### EXTRAIT FOURNI:
※

Le CNSP doit éviter de tomber dans la compromission
Faut-il croire que la transition nigérienne est en train d’être rattrapée par son lien incestueux avec la Renaissance que soupçonnaient, depuis des mois, certains acteurs du régime défunt et certains observateurs de la scène politique nigérienne ? A gouverner pour un peuple, on ne peut rien cacher qu’on ne puisse finir par découvrir. Et la révolution tchanienne depuis quelques temps, semble dévier, allant à la dérive pour finir par faire douter un peuple à qui il avait pourtant donné des rêves légitimes. Ces atermoiements autour de la tenue du forum national pourraient-ils être la preuve des appréhensions que la transition pourrait avoir, en alignant , des acteurs de l’ancien régime qu’elle voudrait peut-être voir occuper les devants de l’événement pour finalement se dévoiler face une opinion nationale qui doutait depuis quelques mois ?

※

Données enregistrées:
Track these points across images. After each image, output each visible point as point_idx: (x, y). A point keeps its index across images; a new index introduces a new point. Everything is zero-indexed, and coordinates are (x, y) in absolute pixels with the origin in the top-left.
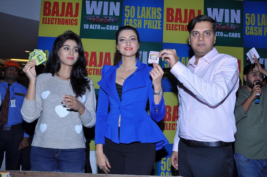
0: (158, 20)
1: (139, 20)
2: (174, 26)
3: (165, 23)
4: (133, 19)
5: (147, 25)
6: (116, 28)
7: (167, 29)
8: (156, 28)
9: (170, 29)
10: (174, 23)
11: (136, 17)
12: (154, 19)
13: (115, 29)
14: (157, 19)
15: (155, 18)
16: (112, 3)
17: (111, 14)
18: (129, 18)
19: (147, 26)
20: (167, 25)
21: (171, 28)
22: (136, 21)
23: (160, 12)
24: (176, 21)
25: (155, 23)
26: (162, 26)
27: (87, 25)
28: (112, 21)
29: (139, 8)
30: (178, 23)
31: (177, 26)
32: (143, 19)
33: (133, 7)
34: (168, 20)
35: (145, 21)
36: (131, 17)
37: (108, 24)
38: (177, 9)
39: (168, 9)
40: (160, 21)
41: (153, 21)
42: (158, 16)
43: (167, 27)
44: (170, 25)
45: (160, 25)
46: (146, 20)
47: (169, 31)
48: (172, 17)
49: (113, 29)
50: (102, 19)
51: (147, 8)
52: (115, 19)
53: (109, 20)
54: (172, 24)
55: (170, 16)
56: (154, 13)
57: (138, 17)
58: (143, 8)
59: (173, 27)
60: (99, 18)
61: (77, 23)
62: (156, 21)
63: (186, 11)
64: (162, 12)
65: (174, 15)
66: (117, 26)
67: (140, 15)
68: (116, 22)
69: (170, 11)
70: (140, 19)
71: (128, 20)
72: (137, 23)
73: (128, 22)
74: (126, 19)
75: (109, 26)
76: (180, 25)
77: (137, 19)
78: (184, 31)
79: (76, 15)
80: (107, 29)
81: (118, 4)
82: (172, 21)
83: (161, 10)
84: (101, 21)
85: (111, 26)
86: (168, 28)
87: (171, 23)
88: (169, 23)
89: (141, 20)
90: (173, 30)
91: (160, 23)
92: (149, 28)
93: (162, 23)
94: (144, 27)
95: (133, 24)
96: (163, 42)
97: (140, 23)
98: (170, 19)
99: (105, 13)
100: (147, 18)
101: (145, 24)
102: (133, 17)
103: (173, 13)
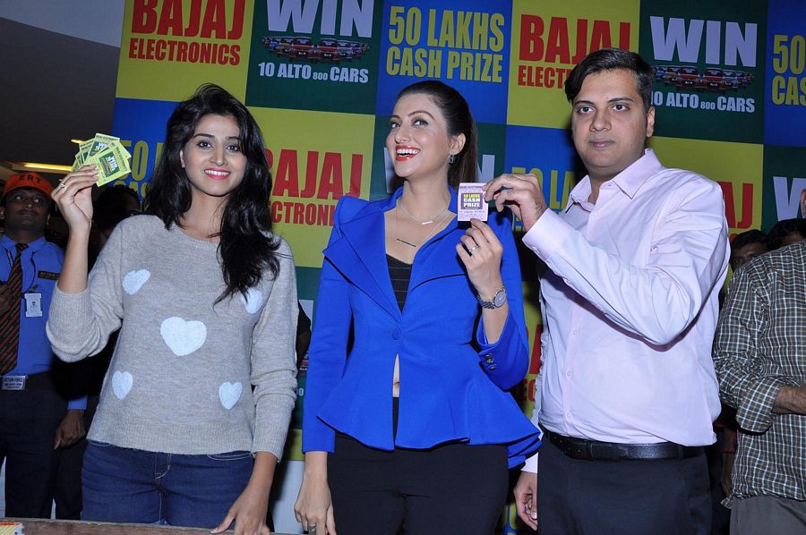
0: (494, 53)
1: (432, 52)
2: (542, 73)
3: (515, 62)
4: (414, 48)
5: (460, 66)
6: (359, 76)
7: (521, 83)
8: (486, 78)
9: (530, 83)
10: (543, 63)
11: (423, 43)
12: (479, 51)
13: (356, 81)
14: (489, 51)
15: (484, 47)
17: (346, 31)
18: (403, 45)
19: (457, 71)
20: (522, 68)
21: (534, 80)
22: (425, 56)
23: (499, 27)
24: (550, 59)
25: (483, 62)
26: (505, 73)
27: (269, 64)
28: (349, 53)
29: (433, 12)
30: (557, 64)
31: (553, 75)
32: (446, 50)
33: (414, 10)
34: (524, 55)
35: (451, 54)
36: (409, 41)
37: (337, 64)
38: (554, 20)
39: (527, 20)
40: (500, 57)
41: (478, 55)
42: (492, 40)
43: (521, 75)
44: (530, 68)
45: (497, 68)
46: (457, 54)
47: (527, 88)
48: (539, 44)
49: (351, 80)
50: (316, 46)
51: (460, 14)
52: (358, 46)
53: (338, 51)
54: (537, 68)
55: (532, 42)
56: (480, 30)
57: (432, 41)
58: (448, 15)
60: (307, 44)
61: (237, 57)
62: (485, 56)
63: (582, 24)
64: (507, 29)
65: (545, 37)
66: (362, 71)
67: (437, 36)
68: (359, 58)
69: (533, 25)
71: (397, 50)
72: (426, 60)
73: (397, 57)
74: (391, 50)
75: (338, 70)
76: (563, 70)
77: (428, 49)
79: (236, 33)
80: (332, 78)
82: (536, 57)
83: (502, 23)
84: (313, 54)
85: (345, 70)
86: (525, 79)
87: (534, 64)
88: (527, 63)
89: (439, 53)
90: (538, 84)
91: (500, 63)
92: (463, 77)
93: (505, 64)
94: (450, 76)
95: (415, 64)
96: (508, 123)
97: (435, 63)
98: (532, 51)
99: (327, 28)
100: (459, 46)
101: (451, 66)
102: (414, 42)
103: (542, 34)
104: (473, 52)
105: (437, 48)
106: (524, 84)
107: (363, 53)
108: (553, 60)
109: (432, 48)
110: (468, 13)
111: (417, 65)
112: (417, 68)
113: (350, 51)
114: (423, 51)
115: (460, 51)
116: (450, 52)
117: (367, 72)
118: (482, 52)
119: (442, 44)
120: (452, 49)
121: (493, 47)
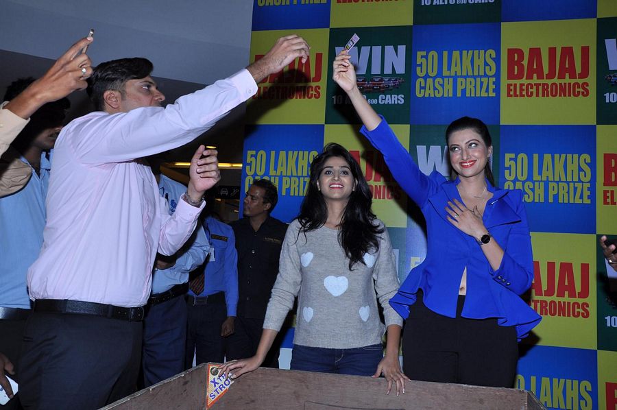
0: (489, 77)
1: (446, 80)
2: (524, 87)
3: (504, 81)
4: (434, 78)
5: (466, 88)
6: (398, 99)
7: (509, 95)
8: (484, 94)
9: (516, 95)
10: (524, 81)
11: (440, 74)
12: (479, 76)
13: (396, 103)
14: (485, 75)
15: (482, 73)
16: (389, 49)
17: (388, 71)
18: (426, 77)
19: (464, 91)
20: (509, 85)
21: (518, 93)
22: (441, 82)
23: (493, 59)
24: (530, 77)
25: (482, 83)
26: (497, 90)
28: (390, 85)
29: (445, 53)
30: (535, 80)
31: (532, 88)
32: (455, 78)
33: (433, 53)
34: (511, 76)
35: (459, 80)
36: (430, 74)
37: (383, 93)
38: (531, 50)
39: (511, 52)
40: (494, 79)
41: (478, 79)
42: (488, 68)
43: (509, 90)
44: (515, 85)
45: (492, 87)
46: (463, 80)
47: (513, 98)
48: (521, 68)
49: (393, 103)
50: (368, 82)
51: (465, 52)
52: (396, 80)
53: (383, 84)
54: (520, 84)
55: (516, 67)
56: (479, 62)
57: (446, 73)
58: (456, 54)
59: (511, 90)
60: (363, 81)
61: (319, 93)
62: (483, 79)
63: (552, 51)
64: (497, 60)
65: (525, 62)
66: (400, 96)
67: (449, 68)
68: (398, 88)
69: (516, 55)
70: (449, 77)
71: (422, 80)
72: (442, 85)
73: (423, 85)
74: (418, 81)
75: (384, 97)
76: (540, 84)
77: (443, 78)
78: (548, 96)
80: (380, 102)
81: (402, 49)
82: (520, 76)
83: (494, 55)
84: (367, 88)
85: (388, 96)
86: (512, 93)
87: (518, 82)
88: (513, 82)
89: (451, 80)
90: (522, 95)
91: (494, 83)
92: (468, 95)
93: (497, 84)
94: (459, 95)
95: (435, 88)
96: (502, 123)
97: (449, 87)
98: (516, 73)
99: (376, 70)
100: (464, 74)
101: (460, 88)
102: (434, 74)
103: (523, 59)
104: (475, 77)
105: (450, 77)
106: (511, 96)
107: (400, 84)
108: (532, 78)
109: (446, 77)
110: (470, 51)
111: (437, 89)
112: (436, 91)
113: (391, 84)
114: (439, 80)
115: (465, 77)
116: (458, 79)
117: (403, 96)
118: (481, 77)
119: (453, 74)
120: (459, 77)
121: (489, 73)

※

### TRAVAIL DEMANDÉ A:
Relevez le premier mot de chaque phrase du paragraphe de l'extrait, titre exclu.
### TRAVAIL DEMANDÉ B:
D'après l'extrait, quel événement fait l'objet d'atermoiements ?
### TRAVAIL DEMANDÉ C:
Traduisez en anglais la phrase de l'extrait « A gouverner pour un peuple, on ne peut rien cacher qu’on ne puisse finir par découvrir. »
Les données ne sont pas utiles pour ce travail.

### SOLUTION RÉDIGÉE A:
Faut-il, A, Et, Ces

### SOLUTION RÉDIGÉE B:
La tenue du forum national.

### SOLUTION RÉDIGÉE C:
When governing for a people, one cannot hide anything that will not eventually be discovered.